Bersani e D’Alema. Tra virgolette

Scusate un attimo eh. Io faccio la giornalista e penso che il mio compito dovrebbe essere raccontare quello che succede, giusto? Ma oggi sono un po’ confusa. Allora, Bersani va a Repubblica tv e, dopo tutto il casino di ieri (che Veltroni aveva detto che non si candidava più, e poi D’Alema aveva detto io mi candiderò se me lo chiederà il partito, che poi è una cosa che D’Alema dice da mesi, per esempio nell’agosto scorso l’ha detto qui ), la prima domanda è: chiederà a D’Alema di ricandidarsi? La risposta di Bersani – copioincollo dall’Ansa – è stata: “Io non chiederò a D’Alema di candidarsi. Io non chiedo a nessuno di candidarsi. Io non sono quello che nomina i deputati. Io farò applicare la regola, chi ha fatto più di quindici anni per essere candidato deve singolarmente chiedere una deroga alla direzione nazionale”. Titolo dell’Ansa stessa, e di tutti i siti: “++ PD: BERSANI, NON CHIEDERO’ A D’ALEMA DI CANDIDARSI ++”. E giù commenti sul fatto che Bersani “rottama D’Alema”.

Passa un’oretta e D’Alema dichiara: “Sono del tutto d’accordo con Bersani: ha giustamente ricordato una procedura che mi è nota, cioè che è l’organismo collegiale che decide. Ha ragione, non spetta a lui e d’altro canto non mi ero rivolto a lui ma al partito”. Titolo di Repubblica: “Bersani: non chiedo a D’Alema di ricandidarsi.
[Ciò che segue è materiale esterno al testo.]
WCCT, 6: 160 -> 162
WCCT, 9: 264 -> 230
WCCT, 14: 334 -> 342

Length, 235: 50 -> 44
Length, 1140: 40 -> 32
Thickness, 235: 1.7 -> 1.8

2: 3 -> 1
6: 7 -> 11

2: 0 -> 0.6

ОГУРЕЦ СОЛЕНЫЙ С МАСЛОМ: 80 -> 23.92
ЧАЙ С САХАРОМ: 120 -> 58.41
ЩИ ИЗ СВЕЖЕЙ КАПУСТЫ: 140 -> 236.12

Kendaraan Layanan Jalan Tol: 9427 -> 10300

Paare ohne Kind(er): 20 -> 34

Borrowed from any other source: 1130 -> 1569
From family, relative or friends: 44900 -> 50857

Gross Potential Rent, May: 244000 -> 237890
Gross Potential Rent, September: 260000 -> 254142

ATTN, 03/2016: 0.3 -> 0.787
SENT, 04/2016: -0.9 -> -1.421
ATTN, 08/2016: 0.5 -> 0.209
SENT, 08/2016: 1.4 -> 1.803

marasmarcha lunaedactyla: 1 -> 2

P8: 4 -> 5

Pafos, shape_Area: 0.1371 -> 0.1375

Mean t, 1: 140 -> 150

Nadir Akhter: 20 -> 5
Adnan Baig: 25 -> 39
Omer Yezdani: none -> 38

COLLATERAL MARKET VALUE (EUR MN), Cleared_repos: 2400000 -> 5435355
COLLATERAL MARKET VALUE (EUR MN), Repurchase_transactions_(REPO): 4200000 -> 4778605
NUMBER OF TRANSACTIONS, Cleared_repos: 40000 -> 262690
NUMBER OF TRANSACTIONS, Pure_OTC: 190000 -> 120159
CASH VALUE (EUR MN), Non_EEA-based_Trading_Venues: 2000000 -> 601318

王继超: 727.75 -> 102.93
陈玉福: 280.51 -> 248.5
La replica: decide il partito, non lui”. In pratica, la descrizione sintetica di uno scazzo terribile tra il segretario e una delle personalità più autorevoli del Pd. Peccato che non solo stessero dicendo la stessa cosa, ma stessero pure dicendo una banalità. Come dice la mia amica Giovanna, infatti, “pensa se il segretario avesse detto che nel caso di D’Alema non si applica lo statuto”.

Allora, facciamo così: io ho capito che siamo nell’epoca di twitter e che i titoli sono titoli e tutto quanto. Però scusate, non potremmo essere un po’ più seri, almeno quando parliamo di un partito serio, almeno nelle intenzioni e nelle regole che si è dato, in cui a differenza che da altre parti dire “decide il partito” non è la stessa cosa che dire “decide il segretario”? Sennò va a finire come m’ha detto prima mio fratello: “Bisogna che sto attento a non dire in pubblico che voglio bene a Bersani. Sennò capace che Repubblica titola ‘Bersani è gay'”.

Nella foto, una recente dichiarazione di Massimo D’Alema sulle primarie del centrosinistra

8 Responses to Bersani e D’Alema. Tra virgolette

  1. Quello di Veltroni é un gesto nobile, ma é una scelta personale e, soprattutto, frutto della sconfitta.
    Ho molto apprezzato questo bel commento, che vi propongo, http://www.orticalab.it/La-scelta-nobile-di-uno-sconfitto
    Il resto é fuffa e voglia di metter zizzania dove proprio non ce n’é bisogno

  2. Dimostrazione, la tua di giornalismo vero! I penni-vendoli sono come i pennu-ti: poco cervello e tanta cresta.

  3. D’Alema a giugno (me lo ricordo perché presiedevo un dibattito ad una Festa Democratica e lo dissi al pubblico, disse che non si sarebbe più candidato.
    Ne dice tante, di cose, D’Alema.

  4. Matilde Madrid

    Chiaragione è il miglior titolo che potessi scegliere per il tuo blog. Perché pure stavolta… Insomma… hai ragione.

  5. …e meno male che gli era andato in casa. Se dovevano basarsi sul sentito dire o sulle voci di corridoio come fa una certa giornalista a quest’ora chissà dove si finiva…

  6. antonio madera

    tutta vera l’analisi fatta.
    ma i protagonisti sanno come funzionano i giornali.
    saggezza imporrebbe di parlare di politica e rispondere a fastidiose domande: decideremo al momento dedicato alle liste.
    rispondere diversamente la fa diventare una Soap
    L’autostima mirabolante degli attori la esalta!
    il conto alla Sinistra!

  7. chiara grossi

    In effetti il problema è proprio questo, si leggono solo i titoli o, al massimo, si ascoltano le rassegne stampa. Deleterio e fuorviante. Comunque così funziona, basta saperlo e non farsi fagocitare dalle quattro parole “strillate” e prendersi il fastidio di andare a leggere…

  8. Filippo Crescentini

    Brava. Cos’altro vuoi che ti si possa dire?